----- SUPPLIED DATA

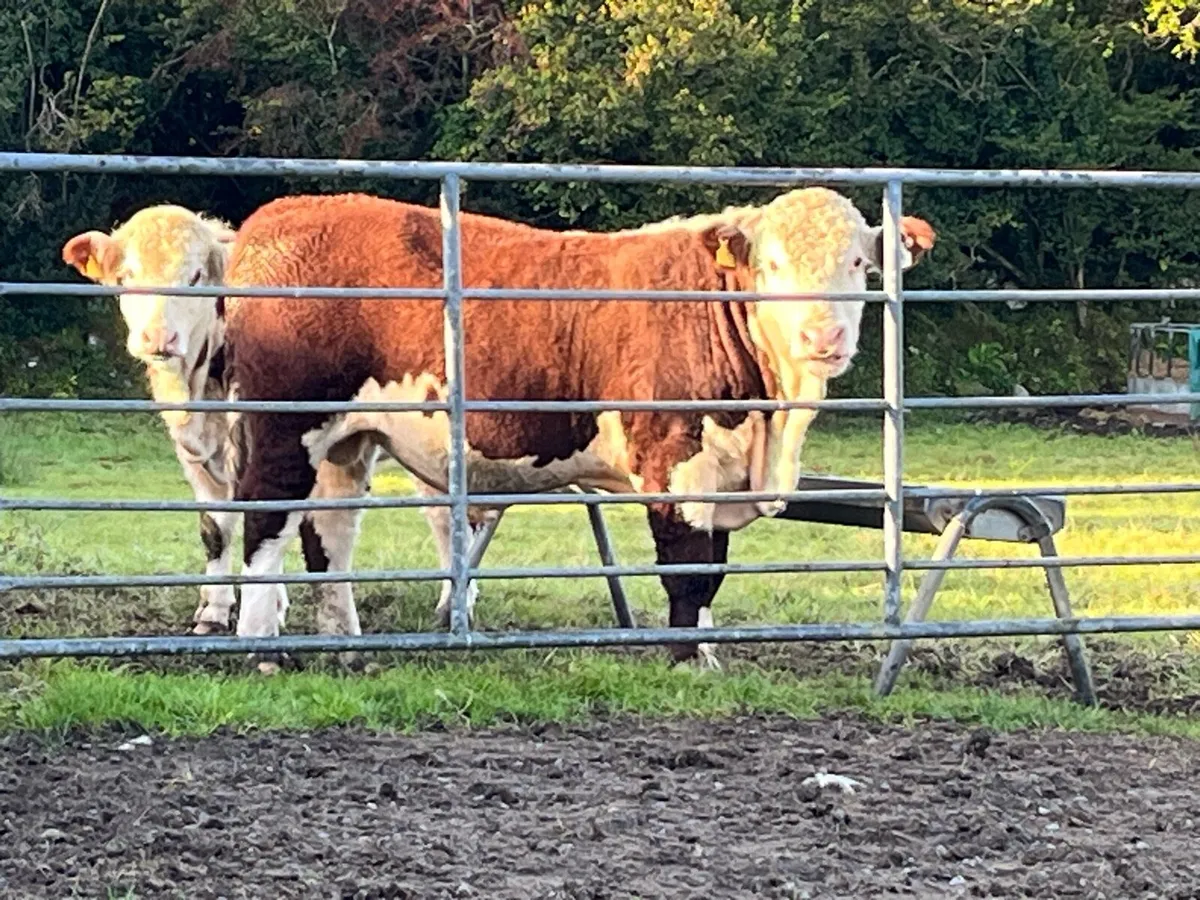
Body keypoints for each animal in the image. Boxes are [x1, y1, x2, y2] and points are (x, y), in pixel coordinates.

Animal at [222, 186, 936, 667]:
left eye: (858, 265)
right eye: (774, 266)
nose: (824, 337)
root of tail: (282, 214)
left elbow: (714, 570)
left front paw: (706, 654)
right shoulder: (674, 458)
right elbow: (688, 567)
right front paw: (687, 661)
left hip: (349, 440)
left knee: (330, 534)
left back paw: (344, 645)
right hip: (285, 425)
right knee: (264, 519)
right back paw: (262, 651)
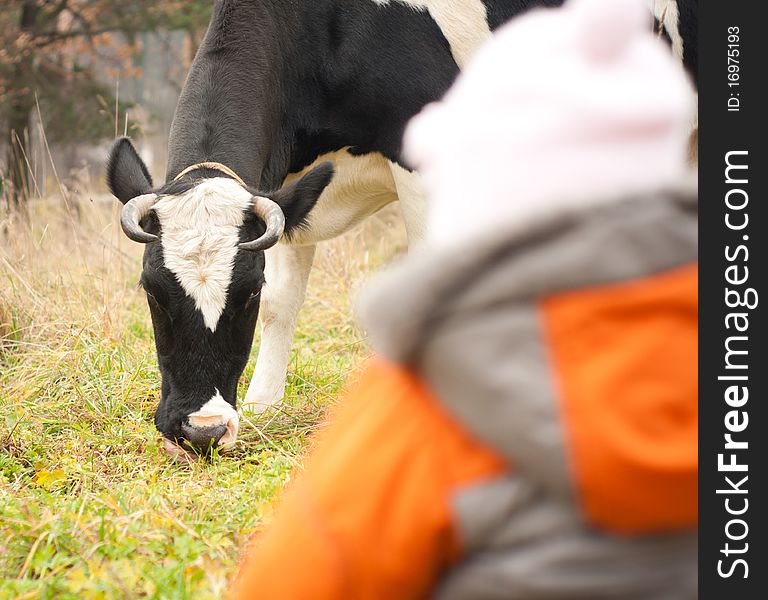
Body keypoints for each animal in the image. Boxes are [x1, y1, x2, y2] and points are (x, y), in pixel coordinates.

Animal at [103, 0, 696, 458]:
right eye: (151, 291)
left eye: (244, 293)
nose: (201, 431)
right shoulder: (288, 186)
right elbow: (284, 303)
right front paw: (263, 404)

----------

Transcribe exactly the lines that run from the first line of the records above through the line with "left hip: (349, 440)", and include both of those lines; pictures stay out.

Body keypoints for each animal in the image. Boxes are [x1, y1, x2, y2] and points are (x, y), in pixel coordinates.

Animal at [222, 186, 936, 667]:
left eye: (858, 265)
right eye: (774, 266)
nose: (824, 337)
root of tail: (282, 214)
left elbow: (714, 570)
left front paw: (706, 654)
right shoulder: (674, 458)
right elbow: (688, 567)
right front paw: (687, 661)
left hip: (349, 440)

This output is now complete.